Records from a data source
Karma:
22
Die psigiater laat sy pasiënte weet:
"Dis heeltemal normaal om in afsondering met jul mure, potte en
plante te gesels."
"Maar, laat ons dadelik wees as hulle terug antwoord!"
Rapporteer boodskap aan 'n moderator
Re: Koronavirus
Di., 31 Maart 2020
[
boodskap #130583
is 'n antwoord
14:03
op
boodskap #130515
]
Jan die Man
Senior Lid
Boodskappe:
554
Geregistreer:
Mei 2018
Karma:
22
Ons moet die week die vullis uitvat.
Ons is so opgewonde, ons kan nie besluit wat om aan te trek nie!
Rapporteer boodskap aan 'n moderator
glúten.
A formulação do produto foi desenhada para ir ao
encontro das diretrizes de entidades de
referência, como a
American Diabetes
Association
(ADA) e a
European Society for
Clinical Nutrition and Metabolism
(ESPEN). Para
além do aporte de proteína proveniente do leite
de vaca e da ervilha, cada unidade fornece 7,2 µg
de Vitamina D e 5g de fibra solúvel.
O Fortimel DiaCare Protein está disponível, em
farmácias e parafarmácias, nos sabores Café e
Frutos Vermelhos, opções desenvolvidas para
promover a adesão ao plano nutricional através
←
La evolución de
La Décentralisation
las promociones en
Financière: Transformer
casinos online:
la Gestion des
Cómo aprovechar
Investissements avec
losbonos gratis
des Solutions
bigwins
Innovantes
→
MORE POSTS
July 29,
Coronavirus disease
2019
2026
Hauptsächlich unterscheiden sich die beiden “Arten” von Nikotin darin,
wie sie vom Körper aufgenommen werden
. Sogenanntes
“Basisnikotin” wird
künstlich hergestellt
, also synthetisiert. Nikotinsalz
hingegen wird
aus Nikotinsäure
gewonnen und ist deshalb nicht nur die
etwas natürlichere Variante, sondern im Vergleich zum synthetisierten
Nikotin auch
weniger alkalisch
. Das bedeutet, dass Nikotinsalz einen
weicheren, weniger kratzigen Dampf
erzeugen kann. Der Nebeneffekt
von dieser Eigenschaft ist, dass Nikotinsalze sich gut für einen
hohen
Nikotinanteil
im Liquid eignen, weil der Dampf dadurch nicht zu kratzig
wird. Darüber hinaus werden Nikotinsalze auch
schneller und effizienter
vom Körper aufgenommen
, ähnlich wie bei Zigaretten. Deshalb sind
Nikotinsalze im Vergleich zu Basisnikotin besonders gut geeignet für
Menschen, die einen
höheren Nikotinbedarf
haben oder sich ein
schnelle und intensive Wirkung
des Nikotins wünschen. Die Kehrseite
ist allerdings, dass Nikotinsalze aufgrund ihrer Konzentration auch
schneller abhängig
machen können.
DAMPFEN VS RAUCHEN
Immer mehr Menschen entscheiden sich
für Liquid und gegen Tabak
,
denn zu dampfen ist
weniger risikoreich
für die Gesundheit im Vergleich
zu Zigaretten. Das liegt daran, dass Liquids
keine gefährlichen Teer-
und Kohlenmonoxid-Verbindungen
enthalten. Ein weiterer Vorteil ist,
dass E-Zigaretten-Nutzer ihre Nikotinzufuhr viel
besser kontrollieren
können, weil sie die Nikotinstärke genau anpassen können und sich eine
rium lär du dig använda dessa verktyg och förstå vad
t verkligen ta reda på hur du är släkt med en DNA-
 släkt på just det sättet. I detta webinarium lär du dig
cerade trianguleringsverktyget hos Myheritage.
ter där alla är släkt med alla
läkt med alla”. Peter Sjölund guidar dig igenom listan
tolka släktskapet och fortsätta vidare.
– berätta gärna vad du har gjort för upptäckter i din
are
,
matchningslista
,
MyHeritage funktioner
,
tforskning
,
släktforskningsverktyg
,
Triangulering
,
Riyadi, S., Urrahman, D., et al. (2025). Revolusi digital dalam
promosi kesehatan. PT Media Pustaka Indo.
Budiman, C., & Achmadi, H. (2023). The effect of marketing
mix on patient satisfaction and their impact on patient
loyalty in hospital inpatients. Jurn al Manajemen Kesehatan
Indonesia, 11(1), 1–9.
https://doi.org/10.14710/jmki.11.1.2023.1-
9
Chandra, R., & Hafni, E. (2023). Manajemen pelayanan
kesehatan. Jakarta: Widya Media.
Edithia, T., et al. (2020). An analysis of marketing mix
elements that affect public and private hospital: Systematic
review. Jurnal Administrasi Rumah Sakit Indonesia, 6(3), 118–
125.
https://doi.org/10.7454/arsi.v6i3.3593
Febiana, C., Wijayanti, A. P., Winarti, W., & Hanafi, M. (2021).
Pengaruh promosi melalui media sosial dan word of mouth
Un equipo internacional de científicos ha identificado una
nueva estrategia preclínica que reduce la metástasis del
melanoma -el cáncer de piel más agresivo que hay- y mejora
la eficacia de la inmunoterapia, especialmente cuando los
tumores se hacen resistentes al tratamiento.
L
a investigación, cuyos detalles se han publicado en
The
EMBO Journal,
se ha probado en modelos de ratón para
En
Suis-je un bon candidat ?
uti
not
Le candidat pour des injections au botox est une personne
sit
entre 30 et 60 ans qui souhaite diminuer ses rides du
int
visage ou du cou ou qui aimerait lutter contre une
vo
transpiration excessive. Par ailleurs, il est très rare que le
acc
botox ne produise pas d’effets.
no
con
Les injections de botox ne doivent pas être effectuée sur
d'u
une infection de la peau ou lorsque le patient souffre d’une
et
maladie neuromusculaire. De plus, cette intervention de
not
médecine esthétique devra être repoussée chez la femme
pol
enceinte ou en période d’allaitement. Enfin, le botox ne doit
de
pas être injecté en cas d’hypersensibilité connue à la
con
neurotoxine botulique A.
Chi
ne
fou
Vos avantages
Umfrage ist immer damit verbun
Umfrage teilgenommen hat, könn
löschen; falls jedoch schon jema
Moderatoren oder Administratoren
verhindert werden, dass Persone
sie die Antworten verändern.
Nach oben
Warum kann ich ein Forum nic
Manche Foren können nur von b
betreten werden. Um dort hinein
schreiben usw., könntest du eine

[Work instruction] Give back the complete data, each line unchanged.

[The answer]
Karma:
22
Die psigiater laat sy pasiënte weet:
"Dis heeltemal normaal om in afsondering met jul mure, potte en
plante te gesels."
"Maar, laat ons dadelik wees as hulle terug antwoord!"
Rapporteer boodskap aan 'n moderator
Re: Koronavirus
Di., 31 Maart 2020
[
boodskap #130583
is 'n antwoord
14:03
op
boodskap #130515
]
Jan die Man
Senior Lid
Boodskappe:
554
Geregistreer:
Mei 2018
Karma:
22
Ons moet die week die vullis uitvat.
Ons is so opgewonde, ons kan nie besluit wat om aan te trek nie!
Rapporteer boodskap aan 'n moderator
glúten.
A formulação do produto foi desenhada para ir ao
encontro das diretrizes de entidades de
referência, como a
American Diabetes
Association
(ADA) e a
European Society for
Clinical Nutrition and Metabolism
(ESPEN). Para
além do aporte de proteína proveniente do leite
de vaca e da ervilha, cada unidade fornece 7,2 µg
de Vitamina D e 5g de fibra solúvel.
O Fortimel DiaCare Protein está disponível, em
farmácias e parafarmácias, nos sabores Café e
Frutos Vermelhos, opções desenvolvidas para
promover a adesão ao plano nutricional através
←
La evolución de
La Décentralisation
las promociones en
Financière: Transformer
casinos online:
la Gestion des
Cómo aprovechar
Investissements avec
losbonos gratis
des Solutions
bigwins
Innovantes
→
MORE POSTS
July 29,
Coronavirus disease
2019
2026
Hauptsächlich unterscheiden sich die beiden “Arten” von Nikotin darin,
wie sie vom Körper aufgenommen werden
. Sogenanntes
“Basisnikotin” wird
künstlich hergestellt
, also synthetisiert. Nikotinsalz
hingegen wird
aus Nikotinsäure
gewonnen und ist deshalb nicht nur die
etwas natürlichere Variante, sondern im Vergleich zum synthetisierten
Nikotin auch
weniger alkalisch
. Das bedeutet, dass Nikotinsalz einen
weicheren, weniger kratzigen Dampf
erzeugen kann. Der Nebeneffekt
von dieser Eigenschaft ist, dass Nikotinsalze sich gut für einen
hohen
Nikotinanteil
im Liquid eignen, weil der Dampf dadurch nicht zu kratzig
wird. Darüber hinaus werden Nikotinsalze auch
schneller und effizienter
vom Körper aufgenommen
, ähnlich wie bei Zigaretten. Deshalb sind
Nikotinsalze im Vergleich zu Basisnikotin besonders gut geeignet für
Menschen, die einen
höheren Nikotinbedarf
haben oder sich ein
schnelle und intensive Wirkung
des Nikotins wünschen. Die Kehrseite
ist allerdings, dass Nikotinsalze aufgrund ihrer Konzentration auch
schneller abhängig
machen können.
DAMPFEN VS RAUCHEN
Immer mehr Menschen entscheiden sich
für Liquid und gegen Tabak
,
denn zu dampfen ist
weniger risikoreich
für die Gesundheit im Vergleich
zu Zigaretten. Das liegt daran, dass Liquids
keine gefährlichen Teer-
und Kohlenmonoxid-Verbindungen
enthalten. Ein weiterer Vorteil ist,
dass E-Zigaretten-Nutzer ihre Nikotinzufuhr viel
besser kontrollieren
können, weil sie die Nikotinstärke genau anpassen können und sich eine
rium lär du dig använda dessa verktyg och förstå vad
t verkligen ta reda på hur du är släkt med en DNA-
 släkt på just det sättet. I detta webinarium lär du dig
cerade trianguleringsverktyget hos Myheritage.
ter där alla är släkt med alla
läkt med alla”. Peter Sjölund guidar dig igenom listan
tolka släktskapet och fortsätta vidare.
– berätta gärna vad du har gjort för upptäckter i din
are
,
matchningslista
,
MyHeritage funktioner
,
tforskning
,
släktforskningsverktyg
,
Triangulering
,
Riyadi, S., Urrahman, D., et al. (2025). Revolusi digital dalam
promosi kesehatan. PT Media Pustaka Indo.
Budiman, C., & Achmadi, H. (2023). The effect of marketing
mix on patient satisfaction and their impact on patient
loyalty in hospital inpatients. Jurn al Manajemen Kesehatan
Indonesia, 11(1), 1–9.
https://doi.org/10.14710/jmki.11.1.2023.1-
9
Chandra, R., & Hafni, E. (2023). Manajemen pelayanan
kesehatan. Jakarta: Widya Media.
Edithia, T., et al. (2020). An analysis of marketing mix
elements that affect public and private hospital: Systematic
review. Jurnal Administrasi Rumah Sakit Indonesia, 6(3), 118–
125.
https://doi.org/10.7454/arsi.v6i3.3593
Febiana, C., Wijayanti, A. P., Winarti, W., & Hanafi, M. (2021).
Pengaruh promosi melalui media sosial dan word of mouth
Un equipo internacional de científicos ha identificado una
nueva estrategia preclínica que reduce la metástasis del
melanoma -el cáncer de piel más agresivo que hay- y mejora
la eficacia de la inmunoterapia, especialmente cuando los
tumores se hacen resistentes al tratamiento.
L
a investigación, cuyos detalles se han publicado en
The
EMBO Journal,
se ha probado en modelos de ratón para
En
Suis-je un bon candidat ?
uti
not
Le candidat pour des injections au botox est une personne
sit
entre 30 et 60 ans qui souhaite diminuer ses rides du
int
visage ou du cou ou qui aimerait lutter contre une
vo
transpiration excessive. Par ailleurs, il est très rare que le
acc
botox ne produise pas d’effets.
no
con
Les injections de botox ne doivent pas être effectuée sur
d'u
une infection de la peau ou lorsque le patient souffre d’une
et
maladie neuromusculaire. De plus, cette intervention de
not
médecine esthétique devra être repoussée chez la femme
pol
enceinte ou en période d’allaitement. Enfin, le botox ne doit
de
pas être injecté en cas d’hypersensibilité connue à la
con
neurotoxine botulique A.
Chi
ne
fou
Vos avantages
Umfrage ist immer damit verbun
Umfrage teilgenommen hat, könn
löschen; falls jedoch schon jema
Moderatoren oder Administratoren
verhindert werden, dass Persone
sie die Antworten verändern.
Nach oben
Warum kann ich ein Forum nic
Manche Foren können nur von b
betreten werden. Um dort hinein
schreiben usw., könntest du eine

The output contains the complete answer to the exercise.